The prose that came out of those speakers is romanticized by many people today, but the practitioners behind it knew that they had to create pictures in the minds of the listeners. The best of those practitioners became our friends and shared their personalities with us. Yes, they were stars, just as revered as the boys of summer.
We all have memories. Mine is of “meeting” Harry Caray at Sportsmen’s Park one fine afternoon in the ‘50s. He was doing what had already become second nature to him – working the crowd before the game and signing autographs for the kids. Although I was never an outgoing kid, I actually spoke up when he took my baseball to sign, asking him who his favorite Cardinal was. “They’re all good, sonny,” was his reply, probably a standard one, but I remember marveling that he sounded just the same as he did on the radio.

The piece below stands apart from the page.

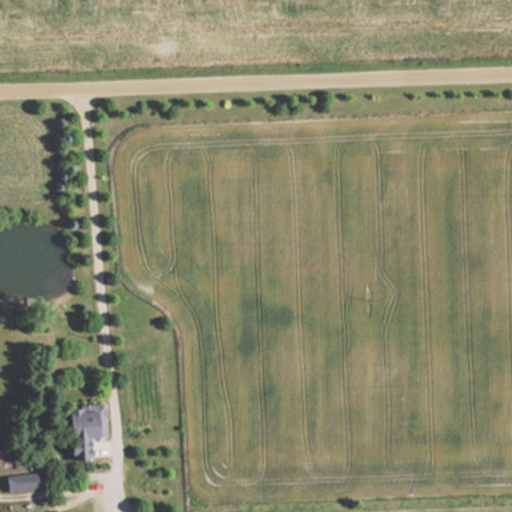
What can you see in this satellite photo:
road: (256, 78)
building: (83, 429)
building: (23, 481)
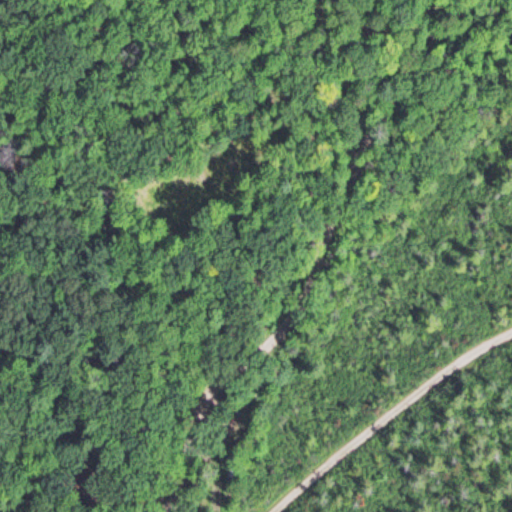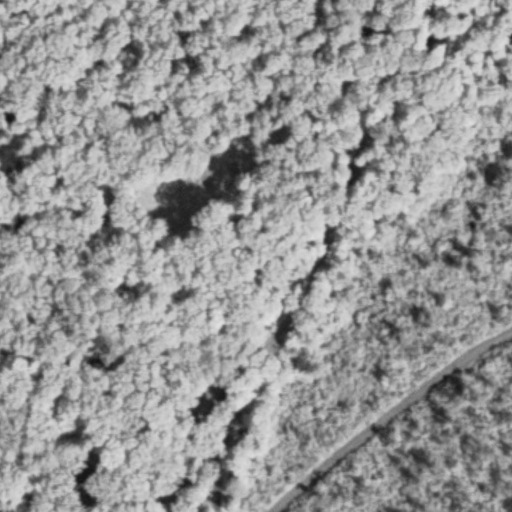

In that decade, life in a small town was enhanced by the radio. The hot Midwestern summers were something you just dealt with. There was no air conditioning in our homes. I vividly remember walking down the streets of my town on summer evenings, following the Cardinal baseball games as Harry’s voice wafted through each screen door and open window.
We didn’t need a televised picture to show us what was going on. We had Harry describing it for us, and when a Cardinal flubbed a play, Harry didn’t sugar coat it.
My grandfather, who lived in the next town over, was a dyed-in-the-wool Cardinals fan.
His radio was right next to his chair in the parlor; everything from his lamp to his radio and newspaper was in easy reach. After supper he’d settle in, and by the fourth inning the lights in the room would be out, but the radio was still on.
At one point his sons and daughters decided to surprise him with a TV so he could watch his beloved Cardinals’ games, but that old dog preferred the old tricks. The TV remained dark and the radio dial still glowed late into the evening.
We weren’t alone in those rural Southern Illinois burgs when it came to appreciating baseball on the radio.
The very learned writer, commentator and avid baseball fan George Will recently reminisced before an appreciative audience about his boyhood:
“I grew up in Champaign where Major League Baseball helped shape my career. In that town we could listen to the Cardinals and the Cubs on the radio,” he said. “When I was kid I decided to root for the Cubs. About 90 percent of my friends rooted for the Cardinals. Today they are all happy liberals.”
Those disembodied voices on the radio from faraway towns made us a part of those summertime outings at the ballpark. The announcers let us watch through their eyes, and our lives were a little more interesting for it.